Ao abrir fissuras na mítica democracia racial, a manifestação de 1995 em Brasília, portanto, é o evento de maior relevo na cena pública, até então, a desestabilizar um dos construtos basilares da hegemonia para nossa modernização conservadora.
Existem importantes avanços, desde a Marcha Zumbi nos anos 1990, em termos de indicadores para a população negra (pretos e pardos, conforme Censo de 2022, somados somos aproximadamente 55,5% da população nacional), que vão desestabilizar ou ao menos tensionar posições sociais historicamente racializadas no Brasil. Um dos grandes exemplos é resultado – combinado com outros fatores de melhora nas condições de vida – das ações afirmativas (incluindo cotas nas Instituições Federais de Ensino Superior, a partir da lei 12.711/2012) no ensino superior público e particular. A esse respeito, os dados comparados entre os censos de 2000 e de 2022 registram: pretos/as com ensino superior cresceram quase 6 (5,8) vezes (saíram de 2,1% em 2000 para 11,7% em 2022), já pardos/as cresceram 5,2 vezes (de 2,4% para 12,3%) no ensino superior no mesmo período, significativamente acima do crescimento médio (que foi 2,7 vezes) no acesso a este nível de ensino (Bello, 2025).

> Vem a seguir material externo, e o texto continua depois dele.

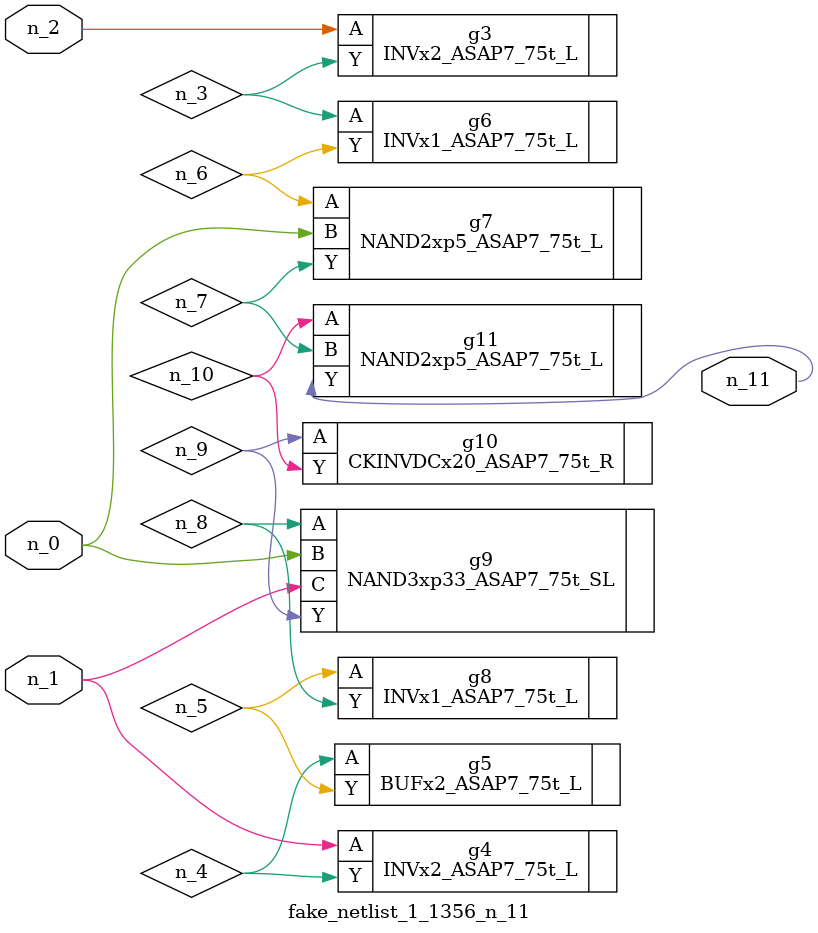
<source format=v>
module fake_netlist_1_1356_n_11 (n_1, n_2, n_0, n_11);
input n_1;
input n_2;
input n_0;
output n_11;
wire n_6;
wire n_4;
wire n_3;
wire n_9;
wire n_5;
wire n_8;
wire n_10;
wire n_7;
INVx2_ASAP7_75t_L g3 ( .A(n_2), .Y(n_3) );
INVx2_ASAP7_75t_L g4 ( .A(n_1), .Y(n_4) );
BUFx2_ASAP7_75t_L g5 ( .A(n_4), .Y(n_5) );
INVx1_ASAP7_75t_L g6 ( .A(n_3), .Y(n_6) );
NAND2xp5_ASAP7_75t_L g7 ( .A(n_6), .B(n_0), .Y(n_7) );
INVx1_ASAP7_75t_L g8 ( .A(n_5), .Y(n_8) );
NAND3xp33_ASAP7_75t_SL g9 ( .A(n_8), .B(n_0), .C(n_1), .Y(n_9) );
CKINVDCx20_ASAP7_75t_R g10 ( .A(n_9), .Y(n_10) );
NAND2xp5_ASAP7_75t_L g11 ( .A(n_10), .B(n_7), .Y(n_11) );
endmodule
</source>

Há, como o movimento negro bem salienta, a persistência e recrudescimento de enormes desafios. São inúmeras as insuficiências presentes, em termos materiais e simbólicos, para as condições de vida das pessoas negras. Um dos exemplos marcantes: as dificuldades em formar professores/as e fazer modificações no cotidiano escolar para realizar a educação das relações étnico-raciais, com o ensino de história e cultura da África e dos afro-brasileiros/as na educação formal – algo previsto a partir de 2003, ou seja, desde o 1º governo do Presidente Luiz Inácio Lula da Silva. Persistem ainda os limites na efetivação da Política Nacional de Saúde Integral da População Negra – prevista formalmente em portaria do Ministério da Saúde desde 2009 – e, como situação mais emblemática, o modo terrível com que ainda é ignorado, em âmbito estatal e na percepção majoritária da população, o viés racial da violência (sobretudo letal), com consequências trágicas para a população negra, pela ação direta do estado ou em sua inação, mas na violência racial que socialmente também se mostra disseminada.

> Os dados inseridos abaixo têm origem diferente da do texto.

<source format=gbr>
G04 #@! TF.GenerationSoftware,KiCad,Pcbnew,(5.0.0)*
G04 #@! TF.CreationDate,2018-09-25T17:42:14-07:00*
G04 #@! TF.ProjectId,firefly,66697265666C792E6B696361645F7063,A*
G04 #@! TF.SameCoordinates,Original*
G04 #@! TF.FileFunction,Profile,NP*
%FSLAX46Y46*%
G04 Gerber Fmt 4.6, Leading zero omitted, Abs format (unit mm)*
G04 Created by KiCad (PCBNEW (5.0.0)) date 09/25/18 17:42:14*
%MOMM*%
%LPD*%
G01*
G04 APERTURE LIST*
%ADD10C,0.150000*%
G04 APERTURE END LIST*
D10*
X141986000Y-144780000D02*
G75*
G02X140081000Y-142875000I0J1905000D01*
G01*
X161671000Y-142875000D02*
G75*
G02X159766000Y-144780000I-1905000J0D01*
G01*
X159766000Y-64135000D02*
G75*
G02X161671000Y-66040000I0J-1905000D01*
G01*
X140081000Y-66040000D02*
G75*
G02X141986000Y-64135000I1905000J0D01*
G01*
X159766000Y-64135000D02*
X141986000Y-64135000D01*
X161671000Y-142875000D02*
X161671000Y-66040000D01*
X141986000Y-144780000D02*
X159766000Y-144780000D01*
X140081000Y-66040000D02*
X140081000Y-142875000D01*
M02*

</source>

É inegável, mesmo assim, que a suposição da democracia racial, mesmo com sua plasticidade e resiliência (que ainda informa o racismo prevalente entre nós), não mais consegue operar sem contestação. Assim, a presunção de uma sociedade “racialmente harmônica” se tornou pouco ou insuficiente como um dos fundamentos de uma unidade nacional mitificada, necessária aos padrões persistentes de superexploração da força de trabalho (majoritariamente não branca) e da rigidez efetiva de hierarquias – suavizadas pela incorporação, como parte tolerada do status quo, de algumas práticas culturais de matrizes africanas da diáspora e de povos indígenas, porém descontextualizadas e/ou sem agência dos sujeitos que as produziram/produzem.

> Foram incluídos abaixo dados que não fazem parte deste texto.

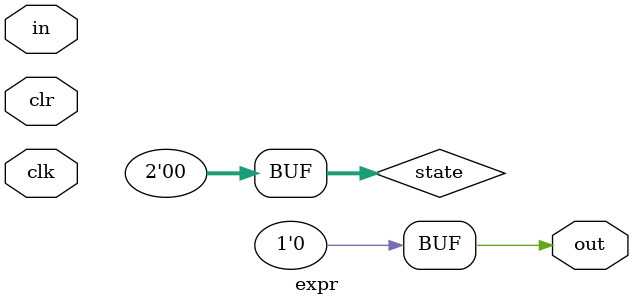
<source format=v>
`timescale 1ns / 1ps
`define S0 2'b00
`define S1 2'b01
`define S2 2'b10
`define S3 2'b11

module expr(
    input clk,
    input clr,
    input [7:0] in,
    output reg out
    );
	 
	 reg [1:0] next_state = 0;
	 reg [1:0] state = 0;
	 
	 always @(state,in) begin
		case (state) 
			`S0 : begin
				next_state <= (in >= "0" && in <= "9") ? `S1 : `S3;
			end
			
			`S1 : begin
				next_state <= (in == "+" || in == "*") ? `S2 : `S3;
			end
			
			`S2 : begin
				next_state <= (in >= "0" && in <= "9") ? `S1 : `S3;
			end
			
			default : begin
				next_state <= `S3;
			end
		endcase
	 end
	 
	 always @(posedge clk) begin
		if (clr) begin
			state <= 0;
		end else begin
			state <= next_state;
		end
	 end
	 
	 always @(state) begin
		out <= state == `S1 ? 1'b1 : 1'b0;
	 end
	 
	 always @(clr) begin
		state <= 0;
	 end

endmodule

</source>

Nesta direção, faz-se necessário que fiquemos atentos à política cultural contemporânea, que pode tensionar ou contribuir com a hegemonia da modernização conservadora de modo atualizado. Por exemplo, como o capitalismo financeirizado, em perspectiva colonial e que para se reproduzir adota contornos neofascistas se mantêm como horizonte de expectativas (portanto, como enquadramento simbólico do que é tido como única possibilidade do real) para parcelas majoritárias da população no país? Como o imaginário, que se estabelece em termos político-culturais, de fundamentalismos religiosos, de categorias econômico-bélicas (o empreendedor de si que é um “guerreiro” e que se esforça por fazer “conquistas”) pode ser mais bem decodificado? Em que termos, este imaginário dominante, pode ser tensionado/ressignificado com práticas já estabelecidas, emergentes ou residuais, que estão presentes nas formas atuais de associativismos negros e periféricos, mas também em associativismos indígenas, de mulheres, LGBTQIA+, de juventudes e das novas expressões/demandas/lutas de trabalhadores/as?
Insisto que devemos investir em desafios de tradução que levem à compreensão intergeracional – entre as lideranças adultas e velhas, bem como organizações mais formalizadas e estabelecidas, com lideranças e organizações jovens – e intrageracional – formulação de diálogos e equivalências do/no tempo presente e em múltiplos espaços, expressando especificidades também entre sujeitos subalternizados, incluindo da diáspora africana no Brasil, mas evitando fragmentação (dispersão organizacional e desperdício de experiência). Esse esforço de tradução, colocado em termos de ação política, reafirma os valores do 20 de novembro – que foi construído com tensionamento, mas ao mesmo tempo com diálogo e articulação –, bem como pode dirigir à novas expressões da Marcha Zumbi, que sejam construídas e impulsionem mudanças ainda mais substantivas que aquelas alcançadas desde o emblemático evento de 30 anos atrás.
- Doutor em sociologia pela UFSCar, pesquisador do Reconexão Periferias da Fundação Perseu Abramo (coordena o eixo Cultura Política) e docente na Fundação Hermínio Ometto (Araras/SP).
[1] Demandas que remontam inclusive as intenções iniciais do Grupo Palmares, inspirados no Teatro Experimental do Negro (TEN), conforme registra um dos militantes do grupo, o poeta Oliveria Silveira (2003), que em 1971, no contexto do terror sistemático de estado da Ditadura, é a primeira organização a realizar – na cidade de Porto Alegre (RS) – um ato público reivindicando que o 20 de novembro, por lembrar a morte de Zumbi do Quilombo de Palmares, deveria ser referencial em substituição ao que avaliavam como a farsa da abolição formal da escravidão, referenciada em 13 de maio.
[2] Aqui faço alusão à ofensiva, para supressão de direitos de cidadania, promovida no Reino Unido pela então primeira-ministra Margaret Thatcher entre 1984 e 1985, cuja ofensiva anti-organização de trabalhadores/as, com repressão policial violenta à greve de mineiros, terminou com um saldo de mais de 230 mil demitidos, a legitimação do aprofundamento da agenda neoliberal, sob sua liderança até 1990. Tal foi o efeito político-cultural do thatcherismo, sobre segmentos majoritários da sociedade britânica, que se manteve a persistência dessa agenda inclusive sob os governos trabalhistas, com o rótulo eufemista de “terceira via”.